__DIRECTIONS FOR THIS TASK__.
Output the entries exactly.

__Stored data entries__.
= = = = = = =

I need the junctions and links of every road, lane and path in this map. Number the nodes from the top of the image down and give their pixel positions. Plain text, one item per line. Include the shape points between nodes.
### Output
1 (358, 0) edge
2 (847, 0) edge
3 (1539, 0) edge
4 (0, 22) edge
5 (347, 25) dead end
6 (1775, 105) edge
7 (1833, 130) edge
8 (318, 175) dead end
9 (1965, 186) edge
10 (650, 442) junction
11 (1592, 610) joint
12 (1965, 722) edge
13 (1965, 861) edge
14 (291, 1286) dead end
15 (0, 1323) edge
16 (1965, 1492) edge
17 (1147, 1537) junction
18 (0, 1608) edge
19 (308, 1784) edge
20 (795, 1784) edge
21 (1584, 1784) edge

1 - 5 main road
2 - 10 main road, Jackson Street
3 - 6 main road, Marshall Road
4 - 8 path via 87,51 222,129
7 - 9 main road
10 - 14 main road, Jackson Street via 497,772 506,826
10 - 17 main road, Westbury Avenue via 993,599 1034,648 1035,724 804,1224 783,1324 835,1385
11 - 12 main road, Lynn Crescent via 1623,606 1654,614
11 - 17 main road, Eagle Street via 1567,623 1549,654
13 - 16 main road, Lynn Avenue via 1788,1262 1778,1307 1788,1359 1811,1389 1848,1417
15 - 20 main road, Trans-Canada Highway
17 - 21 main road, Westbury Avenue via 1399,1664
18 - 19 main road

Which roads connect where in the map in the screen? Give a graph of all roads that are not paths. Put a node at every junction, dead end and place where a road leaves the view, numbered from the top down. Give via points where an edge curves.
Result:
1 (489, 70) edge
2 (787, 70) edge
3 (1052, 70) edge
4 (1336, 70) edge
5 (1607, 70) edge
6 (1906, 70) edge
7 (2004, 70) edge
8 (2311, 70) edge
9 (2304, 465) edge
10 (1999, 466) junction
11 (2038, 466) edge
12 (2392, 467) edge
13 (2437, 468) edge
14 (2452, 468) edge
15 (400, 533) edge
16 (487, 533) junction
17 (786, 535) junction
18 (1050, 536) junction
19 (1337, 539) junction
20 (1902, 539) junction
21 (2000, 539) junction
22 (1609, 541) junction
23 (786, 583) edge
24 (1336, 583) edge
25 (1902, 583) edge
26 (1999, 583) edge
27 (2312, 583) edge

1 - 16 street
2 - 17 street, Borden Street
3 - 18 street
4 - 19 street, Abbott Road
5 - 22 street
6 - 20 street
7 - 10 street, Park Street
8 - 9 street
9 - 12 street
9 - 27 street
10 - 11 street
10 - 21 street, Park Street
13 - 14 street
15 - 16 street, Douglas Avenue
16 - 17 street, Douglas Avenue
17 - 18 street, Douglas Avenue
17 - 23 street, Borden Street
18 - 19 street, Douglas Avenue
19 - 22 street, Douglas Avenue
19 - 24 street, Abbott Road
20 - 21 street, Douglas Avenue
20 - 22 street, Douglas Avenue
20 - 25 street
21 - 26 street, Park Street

= = = = = = =

__EXERCISE SOLUTION__.
I need the junctions and links of every road, lane and path in this map. Number the nodes from the top of the image down and give their pixel positions. Plain text, one item per line. Include the shape points between nodes.
### Output
1 (358, 0) edge
2 (847, 0) edge
3 (1539, 0) edge
4 (0, 22) edge
5 (347, 25) dead end
6 (1775, 105) edge
7 (1833, 130) edge
8 (318, 175) dead end
9 (1965, 186) edge
10 (650, 442) junction
11 (1592, 610) joint
12 (1965, 722) edge
13 (1965, 861) edge
14 (291, 1286) dead end
15 (0, 1323) edge
16 (1965, 1492) edge
17 (1147, 1537) junction
18 (0, 1608) edge
19 (308, 1784) edge
20 (795, 1784) edge
21 (1584, 1784) edge

1 - 5 main road
2 - 10 main road, Jackson Street
3 - 6 main road, Marshall Road
4 - 8 path via 87,51 222,129
7 - 9 main road
10 - 14 main road, Jackson Street via 497,772 506,826
10 - 17 main road, Westbury Avenue via 993,599 1034,648 1035,724 804,1224 783,1324 835,1385
11 - 12 main road, Lynn Crescent via 1623,606 1654,614
11 - 17 main road, Eagle Street via 1567,623 1549,654
13 - 16 main road, Lynn Avenue via 1788,1262 1778,1307 1788,1359 1811,1389 1848,1417
15 - 20 main road, Trans-Canada Highway
17 - 21 main road, Westbury Avenue via 1399,1664
18 - 19 main road

Which roads connect where in the map in the screen? Give a graph of all roads that are not paths. Put a node at every junction, dead end and place where a road leaves the view, numbered from the top down. Give via points where an edge curves.
Result:
1 (489, 70) edge
2 (787, 70) edge
3 (1052, 70) edge
4 (1336, 70) edge
5 (1607, 70) edge
6 (1906, 70) edge
7 (2004, 70) edge
8 (2311, 70) edge
9 (2304, 465) edge
10 (1999, 466) junction
11 (2038, 466) edge
12 (2392, 467) edge
13 (2437, 468) edge
14 (2452, 468) edge
15 (400, 533) edge
16 (487, 533) junction
17 (786, 535) junction
18 (1050, 536) junction
19 (1337, 539) junction
20 (1902, 539) junction
21 (2000, 539) junction
22 (1609, 541) junction
23 (786, 583) edge
24 (1336, 583) edge
25 (1902, 583) edge
26 (1999, 583) edge
27 (2312, 583) edge

1 - 16 street
2 - 17 street, Borden Street
3 - 18 street
4 - 19 street, Abbott Road
5 - 22 street
6 - 20 street
7 - 10 street, Park Street
8 - 9 street
9 - 12 street
9 - 27 street
10 - 11 street
10 - 21 street, Park Street
13 - 14 street
15 - 16 street, Douglas Avenue
16 - 17 street, Douglas Avenue
17 - 18 street, Douglas Avenue
17 - 23 street, Borden Street
18 - 19 street, Douglas Avenue
19 - 22 street, Douglas Avenue
19 - 24 street, Abbott Road
20 - 21 street, Douglas Avenue
20 - 22 street, Douglas Avenue
20 - 25 street
21 - 26 street, Park Street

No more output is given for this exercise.